The number of block accesses for sorting is in the worst case , analogous for .

variants

If indexes exist, they can be used to get the sorted join attributes. When reading out the tuples, the random distribution can lead to block accesses in the worst case .

When hybrid merge join , therefore, a relation is sorted. Then this is merged with the tuple addresses of the other relation via the index . The result set is sorted according to the tuple addresses and the tuples are read out with as few block accesses as possible.

Hash join (simple hash)

The first relation creates a hash table with the join attributes. The join attributes of the second relation are also hashed. If the value points to a non-empty bucket in the hash table, the bucket is compared with the current tuple.

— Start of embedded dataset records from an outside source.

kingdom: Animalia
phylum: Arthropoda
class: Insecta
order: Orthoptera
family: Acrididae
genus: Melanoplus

The hash table is generally created for the smaller relation. The hash join is only suitable for equi-joins.

Pseudocode

Für alle Elemente s aus S wiederhole
    Hashe über den Join Attributen s(b);
    Trage Tupel entsprechend den Werten in Hashtabelle ein
end
Für alle Elemente r aus R wiederhole
    Hashe über den Join Attributen r(a);
    if r auf nicht-leeres Bucket hashed
        if r  s
            speichere r  s in Ergebnismenge
        end
    end
end

rating

The average runtime of the hash join is:

variants

Hash-partioned join

The relations and are broken down into disjoint partitions bis (analogous for R) using an equally and randomly distributing hash function . The tuples of the two relations fall into the same buckets if the value ranges are similar.

Only the partitions and have to be compared because they contain the tuples with the same join attributes. The algorithm is only suitable for natural join and equi-join.

Implementations of the hash partitioned join

Parallel join

Parallelized algorithms distribute the work on a join over several processors or computers. They are used in parallel databases or in work-sharing frameworks such as MapReduce , Dryad and Hadoop .

Any join algorithm can run on the individual processors.

Fragment-and-Replicate Join

An extension of the partitioned join for θ joins: the elements of the cross product of the partition pairs and are passed to one processor each. The data transfer increases significantly due to the replication.